◆ INPUT DATA ◆
- - -

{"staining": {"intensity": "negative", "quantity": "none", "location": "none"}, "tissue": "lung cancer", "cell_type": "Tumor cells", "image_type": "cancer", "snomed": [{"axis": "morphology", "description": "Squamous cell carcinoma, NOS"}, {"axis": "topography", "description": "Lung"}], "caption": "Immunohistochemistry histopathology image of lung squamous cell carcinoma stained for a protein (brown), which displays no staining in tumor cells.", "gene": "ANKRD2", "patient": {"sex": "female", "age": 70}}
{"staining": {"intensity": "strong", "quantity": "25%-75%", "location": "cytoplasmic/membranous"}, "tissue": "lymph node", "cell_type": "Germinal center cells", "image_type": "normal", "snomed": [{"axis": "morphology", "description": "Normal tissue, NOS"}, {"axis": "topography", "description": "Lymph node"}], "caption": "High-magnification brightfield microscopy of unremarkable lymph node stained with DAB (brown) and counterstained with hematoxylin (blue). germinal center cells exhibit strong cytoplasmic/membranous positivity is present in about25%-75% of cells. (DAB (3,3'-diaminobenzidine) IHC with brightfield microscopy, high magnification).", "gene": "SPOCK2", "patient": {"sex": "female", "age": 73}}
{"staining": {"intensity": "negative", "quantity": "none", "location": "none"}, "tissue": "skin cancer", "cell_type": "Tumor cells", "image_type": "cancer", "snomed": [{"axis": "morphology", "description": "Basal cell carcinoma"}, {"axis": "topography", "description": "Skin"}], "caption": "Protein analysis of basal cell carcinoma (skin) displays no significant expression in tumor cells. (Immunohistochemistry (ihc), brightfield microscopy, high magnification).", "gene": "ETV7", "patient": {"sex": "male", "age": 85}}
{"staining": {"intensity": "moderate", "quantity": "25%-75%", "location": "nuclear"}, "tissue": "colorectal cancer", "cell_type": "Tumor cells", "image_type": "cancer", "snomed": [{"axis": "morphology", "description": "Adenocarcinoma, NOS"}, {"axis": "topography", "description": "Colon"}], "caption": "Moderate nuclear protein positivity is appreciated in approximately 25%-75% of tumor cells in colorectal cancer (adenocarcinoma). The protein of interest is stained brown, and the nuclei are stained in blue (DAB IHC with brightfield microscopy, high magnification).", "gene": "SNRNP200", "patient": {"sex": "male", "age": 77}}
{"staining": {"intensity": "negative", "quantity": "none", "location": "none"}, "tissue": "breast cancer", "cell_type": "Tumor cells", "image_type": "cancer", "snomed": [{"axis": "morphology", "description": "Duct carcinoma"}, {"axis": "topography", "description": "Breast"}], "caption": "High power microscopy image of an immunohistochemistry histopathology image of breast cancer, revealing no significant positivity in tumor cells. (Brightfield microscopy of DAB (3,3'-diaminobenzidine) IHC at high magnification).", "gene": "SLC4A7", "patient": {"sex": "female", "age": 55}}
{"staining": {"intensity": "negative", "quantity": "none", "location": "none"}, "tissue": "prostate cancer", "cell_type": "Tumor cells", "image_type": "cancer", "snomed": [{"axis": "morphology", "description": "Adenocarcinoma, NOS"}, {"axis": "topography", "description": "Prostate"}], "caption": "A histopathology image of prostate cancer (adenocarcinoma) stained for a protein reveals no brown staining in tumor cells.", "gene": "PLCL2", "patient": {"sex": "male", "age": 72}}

- - -

Your answer must be the line holding "power microscopy image" and every later line of the entries above, written out exactly, and nothing else.

◆ EXERCISE SOLUTION ◆
{"staining": {"intensity": "negative", "quantity": "none", "location": "none"}, "tissue": "breast cancer", "cell_type": "Tumor cells", "image_type": "cancer", "snomed": [{"axis": "morphology", "description": "Duct carcinoma"}, {"axis": "topography", "description": "Breast"}], "caption": "High power microscopy image of an immunohistochemistry histopathology image of breast cancer, revealing no significant positivity in tumor cells. (Brightfield microscopy of DAB (3,3'-diaminobenzidine) IHC at high magnification).", "gene": "SLC4A7", "patient": {"sex": "female", "age": 55}}
{"staining": {"intensity": "negative", "quantity": "none", "location": "none"}, "tissue": "prostate cancer", "cell_type": "Tumor cells", "image_type": "cancer", "snomed": [{"axis": "morphology", "description": "Adenocarcinoma, NOS"}, {"axis": "topography", "description": "Prostate"}], "caption": "A histopathology image of prostate cancer (adenocarcinoma) stained for a protein reveals no brown staining in tumor cells.", "gene": "PLCL2", "patient": {"sex": "male", "age": 72}}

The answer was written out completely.